===== Data in this exercise =====

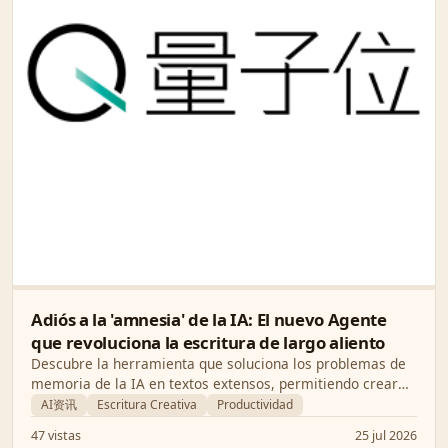
Adiós a la 'amnesia' de la IA: El nuevo Agente
que revoluciona la escritura de largo aliento
Descubre la herramienta que soluciona los problemas de
memoria de la IA en textos extensos, permitiendo crear
novelas y guiones con una facilidad asombrosa y sin
AI资讯
Escritura Creativa
Productividad
perder el hilo conductor.
47 vistas
25 jul 2026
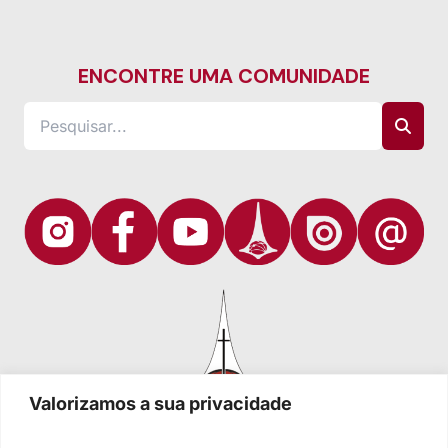
ENCONTRE UMA COMUNIDADE
Valorizamos a sua privacidade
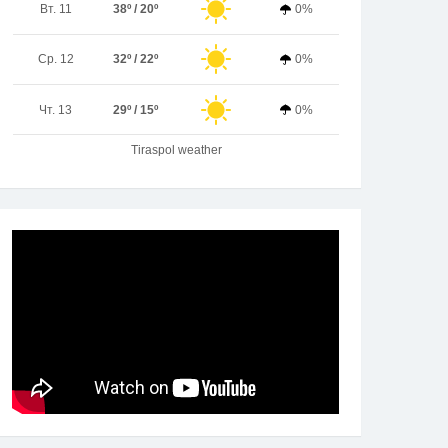
Вт. 11
38º / 20º
0%
Ср. 12
32º / 22º
0%
Чт. 13
29º / 15º
0%
Tiraspol weather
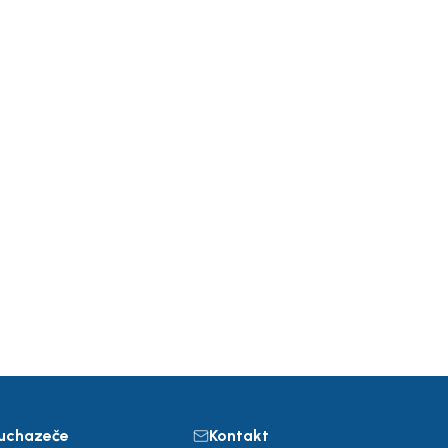
 uchazeče
Kontakt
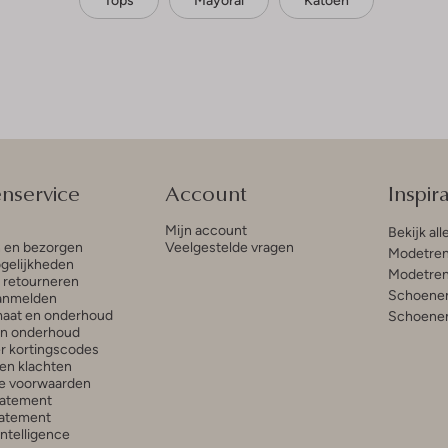
Tops
Mayoral
Katoen
enservice
Account
Inspira
Mijn account
Bekijk all
n en bezorgen
Veelgestelde vragen
Modetren
gelijkheden
Modetren
n retourneren
Schoenen
anmelden
aat en onderhoud
Schoenen
en onderhoud
r kortingscodes
en klachten
e voorwaarden
tatement
atement
 Intelligence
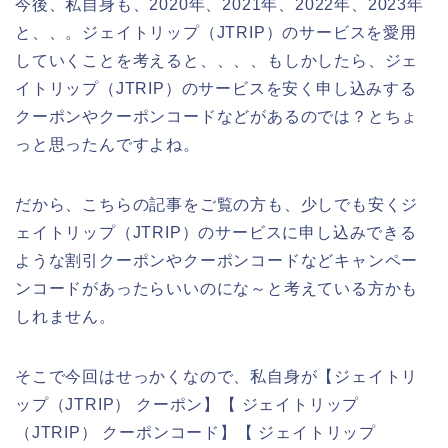
今後、私自身も、2020年、2021年、2022年、2023年
と、、。ジェイトリップ（JTRIP）のサービスを愛用
していくことを考えると、、、、もしかしたら、ジェ
イトリップ（JTRIP）のサービスを安く申し込みする
クーポンやクーポンコードなどがあるのでは？とちょ
っと思ったんですよね。
だから、こちらの記事をご覧の方も、少しでも安くジ
ェイトリップ（JTRIP）のサービスに申し込みできる
ような割引クーポンやクーポンコードなどキャンペー
ンコードがあったらいいのにな～と考えている方かも
しれません。
そこで今回はせっかくなので、私自身が【ジェイトリ
ップ（JTRIP） クーポン】【 ジェイトリップ
（JTRIP） クーポンコード】【 ジェイトリップ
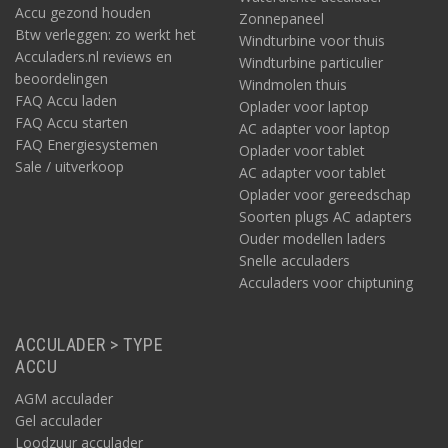
Accu gezond houden
Zonnepaneel
Btw verleggen: zo werkt het
Windturbine voor thuis
Acculaders.nl reviews en
Windturbine particulier
beoordelingen
Windmolen thuis
FAQ Accu laden
Oplader voor laptop
FAQ Accu starten
AC adapter voor laptop
FAQ Energiesystemen
Oplader voor tablet
Sale / uitverkoop
AC adapter voor tablet
Oplader voor gereedschap
Soorten plugs AC adapters
Ouder modellen laders
Snelle acculaders
Acculaders voor chiptuning
ACCULADER > TYPE
ACCU
AGM acculader
Gel acculader
Loodzuur acculader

=====

§ **Task brief**: Your answer must be a single number: the count of lines in the data that contain the string "laptop".

§ **Task response**: 2